Kontroversi Pemerkosaan Massal 1998, DPR: Jangan Hapus Tragedi Kemanusiaan yang Nyata
Wakil Ketua Komisi X DPR Lalu Hadrian menyoroti pernyataan Menteri Kebudayaan Fadli Zon yang menyebut tidak ada pemerkosaan massal dalam tragedi Mei 1998. Dia menilai pernyataan tersebut berpotensi melukai hati para korban dan merendahkan upaya pemulihan yang telah diperjuangkan selama lebih dari dua dekade.
"Sedikit keliru kalau dikatakan tidak ada pemerkosaan massal. Peristiwa itu terjadi, jangan tutupi sejarah," ujar Lalu, Selasa (17/6/2025).
Dia menuturkan tragedi 1998 merupakan bagian kelam dari sejarah bangsa yang menyimpan luka mendalam, khususnya bagi perempuan korban kekerasan seksual. Pengingkaran terhadap peristiwa tersebut adalah bentuk penghapusan jejak sejarah Indonesia.

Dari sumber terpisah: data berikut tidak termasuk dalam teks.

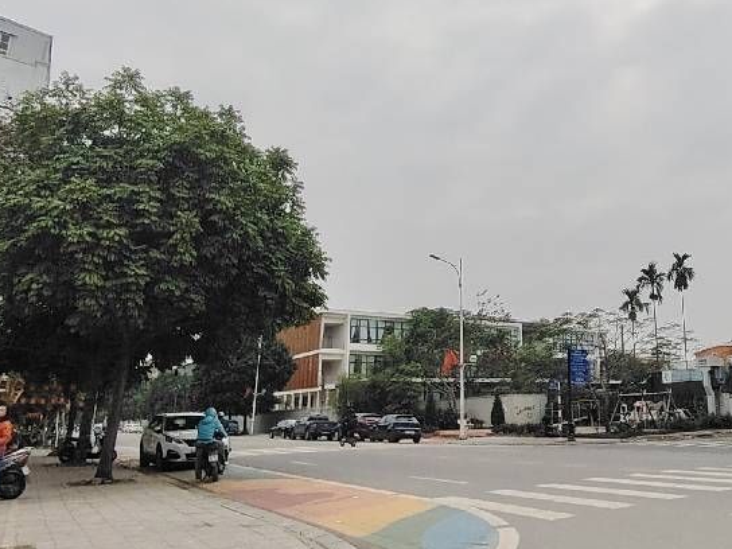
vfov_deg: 44.1
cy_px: 252
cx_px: 522
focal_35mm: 32
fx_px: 677
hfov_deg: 54.9
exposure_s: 1/2087
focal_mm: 1.42
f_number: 2.2
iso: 100
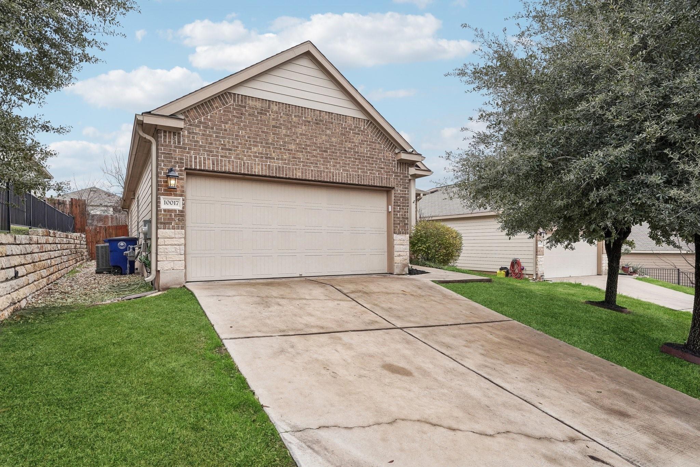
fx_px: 371
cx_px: 350
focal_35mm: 19
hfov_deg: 86.6
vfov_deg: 64.3
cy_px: 234
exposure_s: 1/400
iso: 400
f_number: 8
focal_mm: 19.1
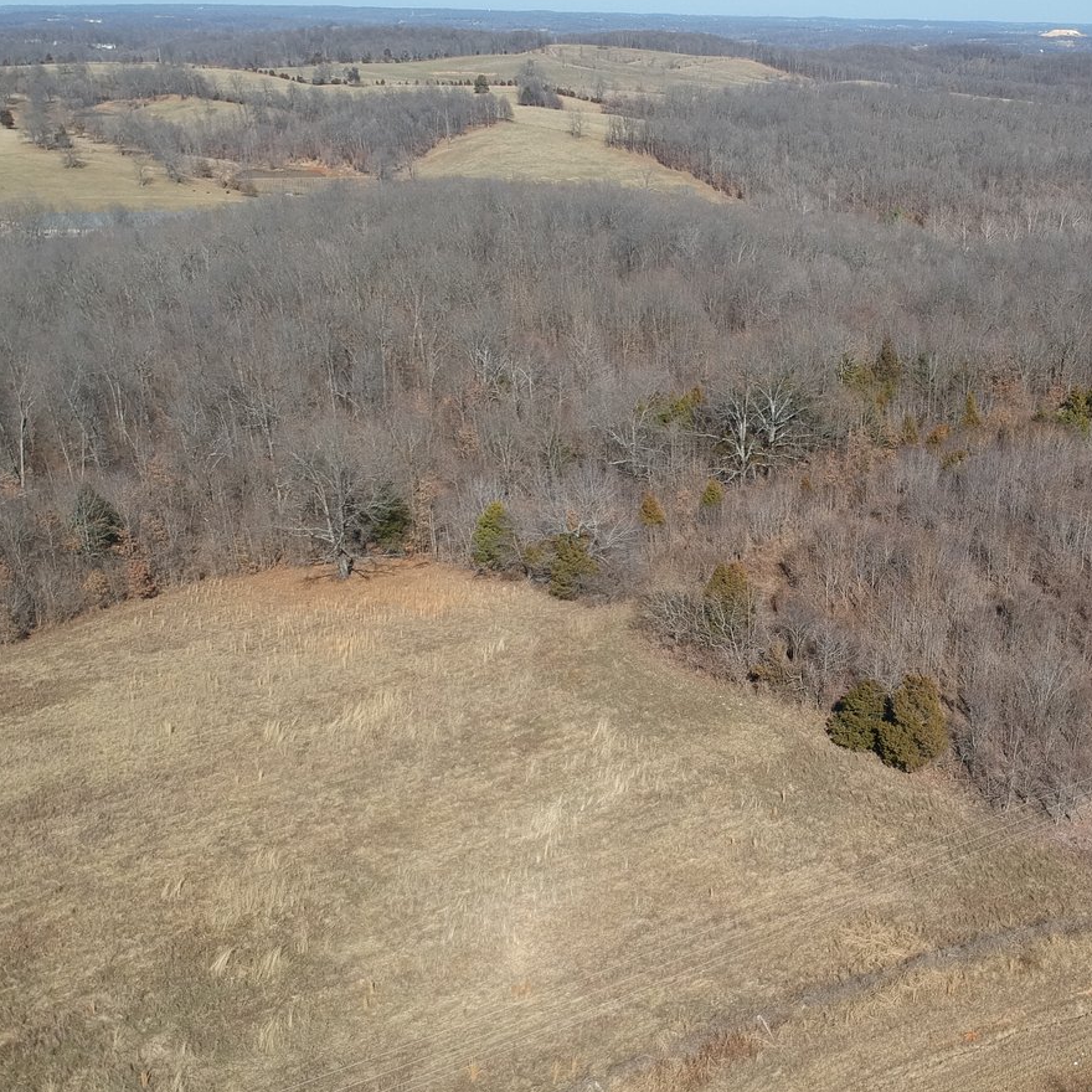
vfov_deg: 43.5
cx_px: 815
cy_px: 678
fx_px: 1356
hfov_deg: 42.5
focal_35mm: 38
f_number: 2.6
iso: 100
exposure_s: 1/1000
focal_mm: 4.49
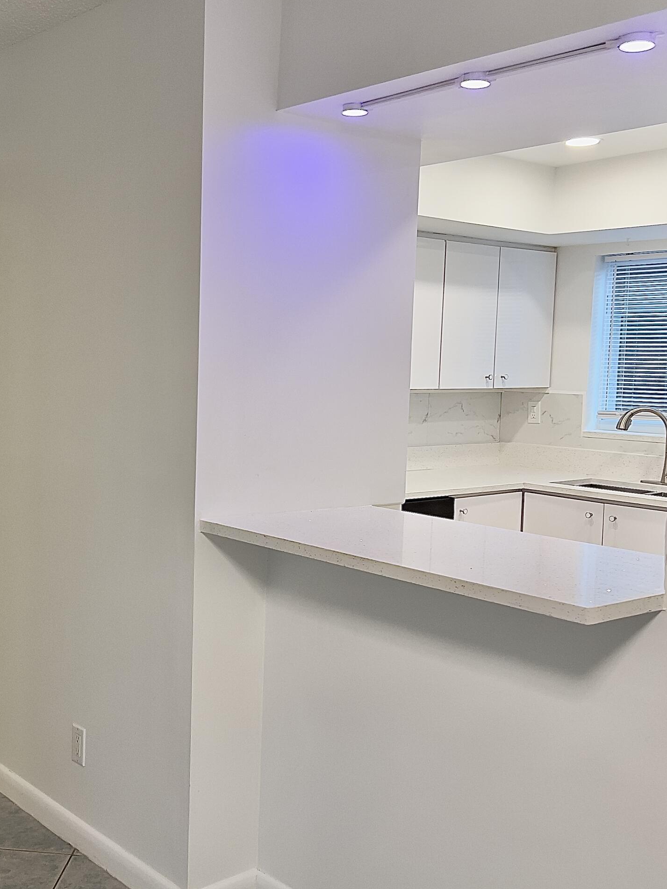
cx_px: 211
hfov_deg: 34.7
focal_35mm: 41
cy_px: 454
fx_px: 1053
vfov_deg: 45.8
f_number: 1.5
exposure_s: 1/120
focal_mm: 5.7
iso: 100
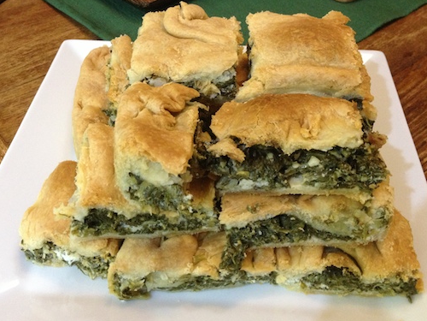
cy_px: 160
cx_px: 212
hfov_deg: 44.8
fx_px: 518
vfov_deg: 34.3
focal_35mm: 42
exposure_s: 1/20
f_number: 2.4
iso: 320
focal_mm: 4.28
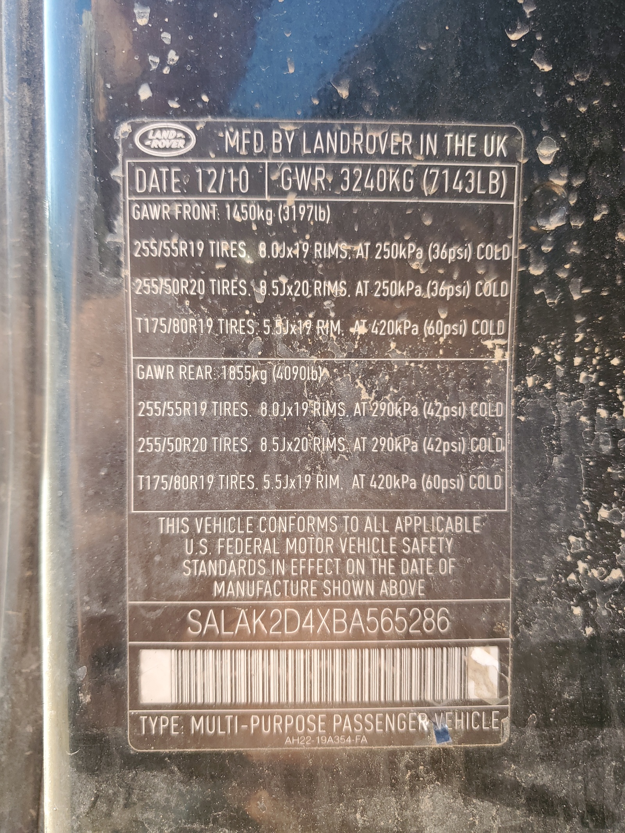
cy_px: 416
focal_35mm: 26
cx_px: 312
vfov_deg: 67.3
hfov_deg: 53.1
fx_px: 626
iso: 50
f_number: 1.5
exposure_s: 1/185
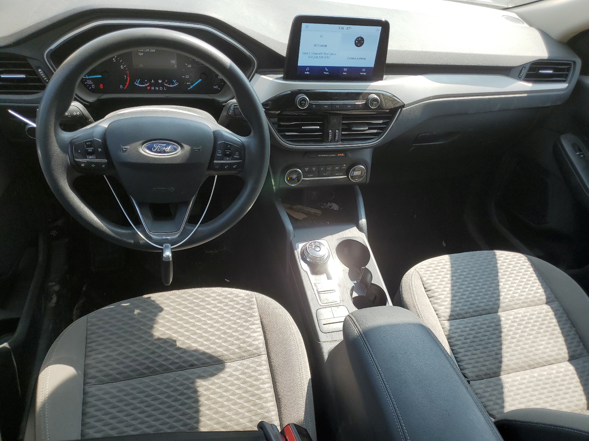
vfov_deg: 53.1
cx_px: 294
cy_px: 220
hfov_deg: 67.3
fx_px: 442
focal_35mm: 26
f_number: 1.5
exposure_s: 1/556
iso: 50
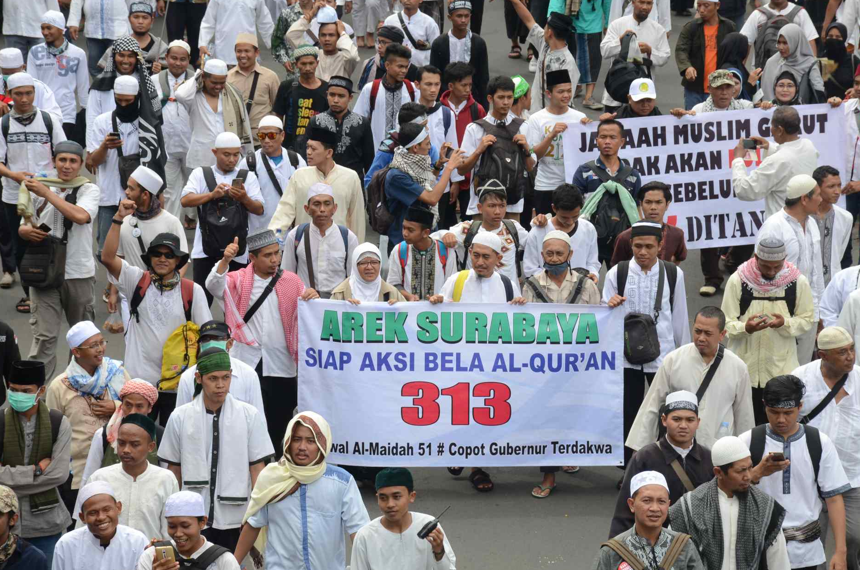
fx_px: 3528
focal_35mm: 148
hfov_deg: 13.9
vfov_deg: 9.2
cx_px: 445
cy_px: 263
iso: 200
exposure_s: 1/200
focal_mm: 90
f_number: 10
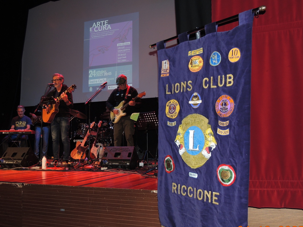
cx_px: 138
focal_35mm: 36
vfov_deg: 39.6
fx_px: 315
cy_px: 123
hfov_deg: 51.3
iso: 200
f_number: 3.1
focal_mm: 5.3
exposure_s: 1/30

Baca juga: Pernyataan Fadli Zon soal Pemerkosaan Massal Mei 1998 Dikritik, Istana: Jangan Divonis Macam-macam Dulu
"Itu adalah tragedi kemanusiaan yang nyata. Jangan menghapus jejak kekerasan seksual yang nyata dan telah diakui oleh masyarakat luar. Komnas Perempuan juga sudah melaporkan," katanya.Lalu menilai penyangkalan fakta terjadinya kekerasan seksual dalam insiden 1998 sama saja merendahkan martabat korban dan menghambat proses pemulihan serta rekonsiliasi yang seharusnya terus diberikan.
"Menutupinya maka sama saja kita merendahkan martabat para korban dan tidak membuka ruang untuk pemulihan nama baik mereka," ujar legislator Dapil Nusa Tenggara Barat II itu.
Politikus PKB ini mengingatkan sejarah Indonesia tidak boleh direduksi menjadi narasi tunggal milik kekuasaan. Sejarah harus ditulis secara jujur, inklusif, dan partisipatif bukan untuk menyenangkan penguasa.
"Sejarah bukan sekadar narasi masa lalu melainkan fondasi jati diri bangsa. Maka ketika ada upaya penulisan ulang sejarah, yang perlu kita pastikan bukan siapa yang menulis, tetapi mengapa dan untuk siapa sejarah itu ditulis," kata Lalu.
DPR bakal mengawal Kementerian Kebudayaan yang tengah melakukan penulisan revisi sejarah Indonesia. Penulisan sejarah menyangkut kepentingan kolektif bangsa, bukan hanya domain kementerian.
Dia juga menyoroti minimnya partisipasi publik dan komunitas akademik dalam proses penyusunan ulang sejarah yang dilakukan Kementerian Kebudayaan. "Jika masyarakat hanya boleh mengkritik setelah draf selesai, itu bukan partisipasi, itu hanyalah konsumsi pasif," ucapnya.